It’s no secret that pretty much anything we say and do is probably monitored by someone at some level. Americans have slowly given up their right to privacy in favor of modern convenience and technology. Although most Americans seem blissfully in favor of giving up their privacy, up until now most would probably object to someone listening in on their private conversations at home.
If Verizon has their way, that may soon change:
If Verizon has their way, the once thought private sanctuary of your home may not be private for much longer. Verizon has applied for a patent to bug your home through what they’re calling “access devices” in order to better target you with their advertisements.

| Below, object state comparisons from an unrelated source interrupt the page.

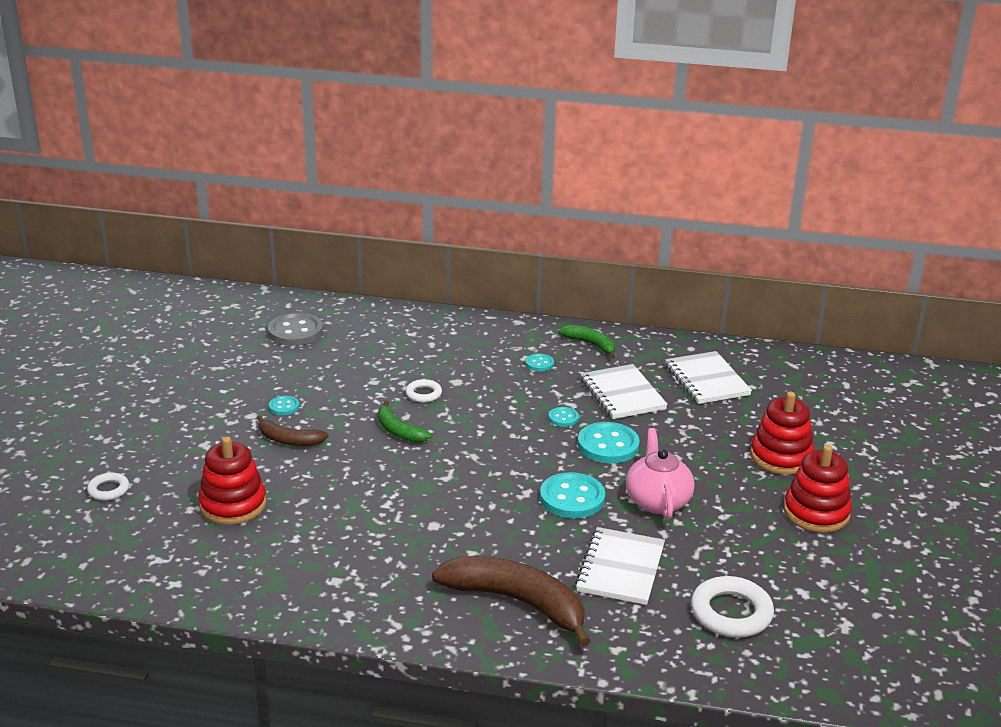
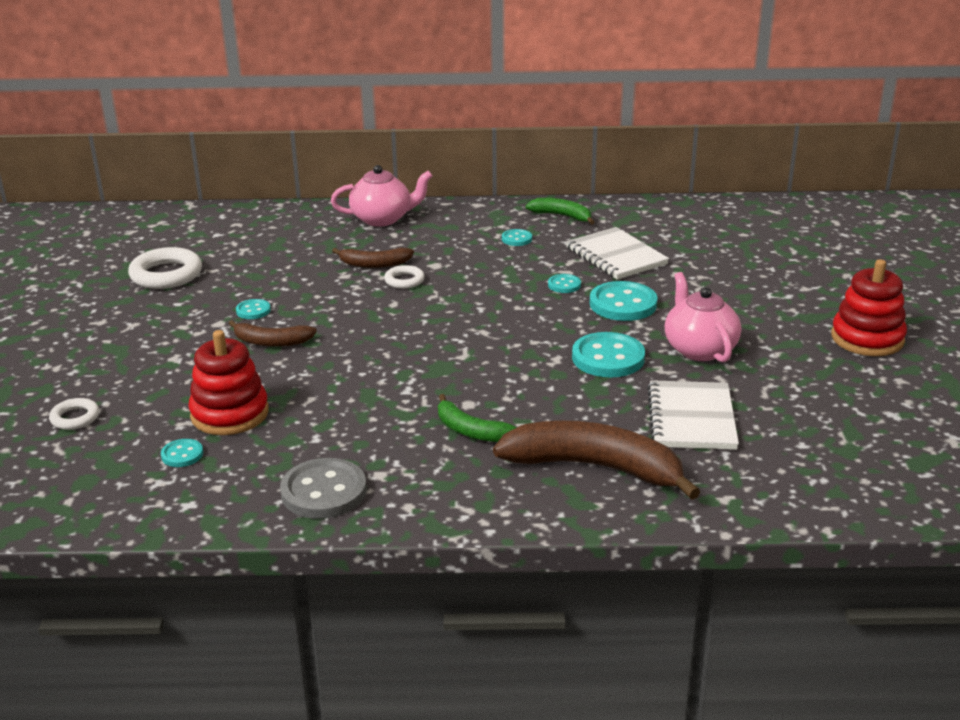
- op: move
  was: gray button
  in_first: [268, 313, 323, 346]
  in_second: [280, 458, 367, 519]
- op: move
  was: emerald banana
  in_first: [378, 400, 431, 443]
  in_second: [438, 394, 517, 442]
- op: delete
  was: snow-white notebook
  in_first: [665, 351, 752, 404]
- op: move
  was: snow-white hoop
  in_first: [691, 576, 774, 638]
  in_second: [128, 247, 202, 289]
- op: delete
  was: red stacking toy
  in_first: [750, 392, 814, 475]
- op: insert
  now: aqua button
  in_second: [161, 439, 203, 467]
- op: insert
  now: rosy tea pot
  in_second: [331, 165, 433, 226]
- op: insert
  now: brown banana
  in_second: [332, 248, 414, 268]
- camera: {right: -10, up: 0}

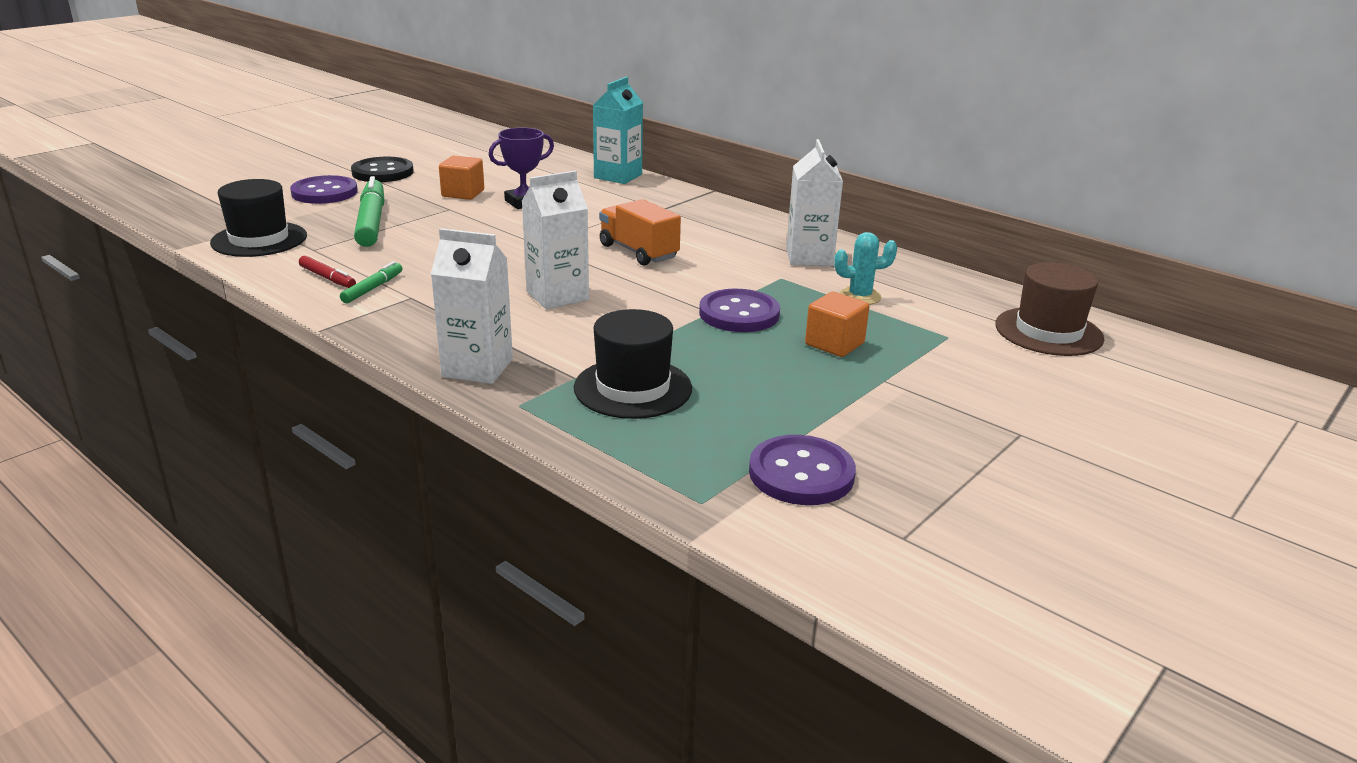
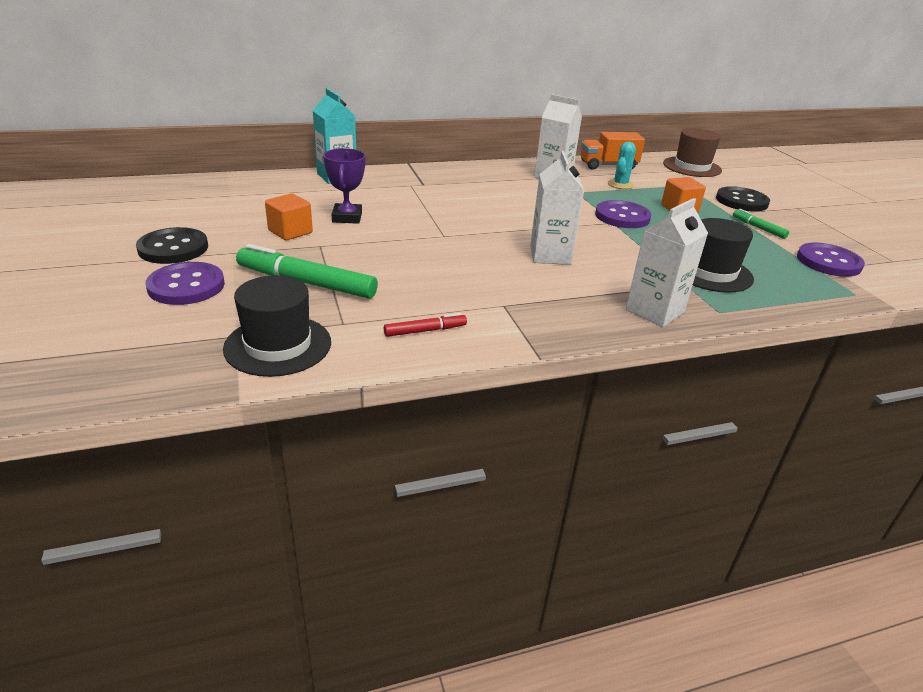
- op: move
  was: emerald marker pen
  in_first: [340, 261, 403, 303]
  in_second: [733, 209, 789, 239]
- op: move
  was: bright orange truck
  in_first: [599, 199, 681, 266]
  in_second: [581, 132, 645, 170]
- op: insert
  now: ebony button
  in_second: [716, 186, 770, 212]
- camera: {right: -60, up: 5}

The Patent looks to introduce smart cable boxes, smart phones and DVR boxes that would be able to monitor everything you do. The access devices would become self-aware and listen for everything from fights with your spouse, to private pillow talk in order to serve up targeted ads.
If that doesn’t creep you out, the words from their patent should:
FROM THEIR PATENT APPLICATION:
To illustrate, an exemplary ambient action may include the user eating, exercising, laughing, reading, sleeping, talking, singing, humming, cleaning, playing a musical instrument, performing any other suitable action, and/or engaging in any other physical activity during the presentation of the media content. In certain examples, the ambient action may include an interaction by the user with another user (e.g., another user physically located in the same room as the user).
To illustrate, the ambient action may include the user talking to, cuddling with, fighting with, wrestling with, playing a game with, competing with, and/or otherwise interacting with the other user.
In further examples, the ambient action may include the user interacting with a separate media content access device (e.g., a media content access device separate from the media content access device presenting the media content). For example, the ambient action may include the user interacting with a mobile device (e.g., a mobile phone device, a tablet computer, a laptop computer, etc.) during the presentation of a media content program by a set-top box (“STB”) device.
How long will Americans allow themselves to become lab rats for these companies? Not only does this cross the line from privacy into the realm of downright creepy, but how long will it take for the government to demand access to these private conversations?
With the growing symbiotic relationship between these tech companies and the federal government, it’s highly likely that all of this information will eventually find its way into the hands of some bureaucrat in the federal government. After last weeks attempt by the United States Senate to access your private email and social media conversations, I don’t think it’s a far leap to think they would go after your private conversations at home.